* [Provided text]

============================================================

The Mitsubishi Outlander PHEV is the UK’s best-selling plug-in vehicle with more than 10,000 sold in 2014, or 83% of the market.
Such dominance was achieved with an almost unique blend of savvy pricing, intelligent engineering and great marketing. After all, who wouldn’t fancy a car that promised 156mpg, free road tax, exemption from the congestion charge in London and only 5% company car tax?
Comfort and easy access
The styling is generic four-wheel-drive SUV, which means a conventional estate shape with the lofty suspension we Brits are currently in love with. It looks utterly normal, which is stage one of the assault on our pre-conceived idea of what an alternative-fuel car should be like.
It’s the same story inside. The five seats are, thanks to that raised suspension, elevated for easy access so you slide onto, rather than down into, them.
They are also very comfortable – the front seats have a layer of memory foam, which is a first as far as I can tell – and are very supportive; the biggest compliment I can pay them is that I failed to notice anything about them, which, for seats, is about as good as it gets.
The controls are conventional and completely fuss-free. Anyone could jump straight into an Outlander PHEV and drive away without the slightest instruction in how to operate it. This is stage two in Mitsubishi’s master plan to demystify the electric vehicle.
Silent and speedy
However, it’s at this point that Mitsubishi’s stealth plans start to go awry, because the Outlander PHEV is so utterly unlike your average crossover or sport utility vehicle that it could never be mistaken for any of its competitors.
It’s silent, for a start, and offers the instantaneous acceleration of a dodgem, hitting 25mph from rest in around four seconds, so it’s a hoot to whizz around town in.
It is also astonishingly quiet when under electric propulsion, offering the sort of refinement that the engineers at Rolls-Royce spent a century perfecting: so inaudible is the chassis that wind noise started to become a real issue during development, meaning that a lot of effort has gone into sealing the door gaps to prevent it becoming any more than a gentle whisper.
You are unlikely to drive a car with lower levels of noise, vibration and harshness, no matter how deep your pockets.
Of course, it isn’t perfect. When the petrol engine kicks in the driving experience is merely average. This is more of a concern than you might imagine because the claimed all-electric range of 32 miles is woefully optimistic.

============================================================

* [Provided material]
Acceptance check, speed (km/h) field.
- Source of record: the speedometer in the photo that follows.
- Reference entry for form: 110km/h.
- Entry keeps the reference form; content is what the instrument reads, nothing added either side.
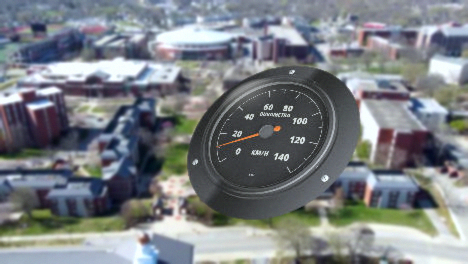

============================================================

* [What the task requires] Rewrite the stretch of the Outlander PHEV review from "You are unlikely" through "is woefully optimistic.", substituting "combustion engine" for "petrol engine". The data above is separate material, apart from the Outlander PHEV review.

* [Written answer]
You are unlikely to drive a car with lower levels of noise, vibration and harshness, no matter how deep your pockets.
Of course, it isn’t perfect. When the combustion engine kicks in the driving experience is merely average. This is more of a concern than you might imagine because the claimed all-electric range of 32 miles is woefully optimistic.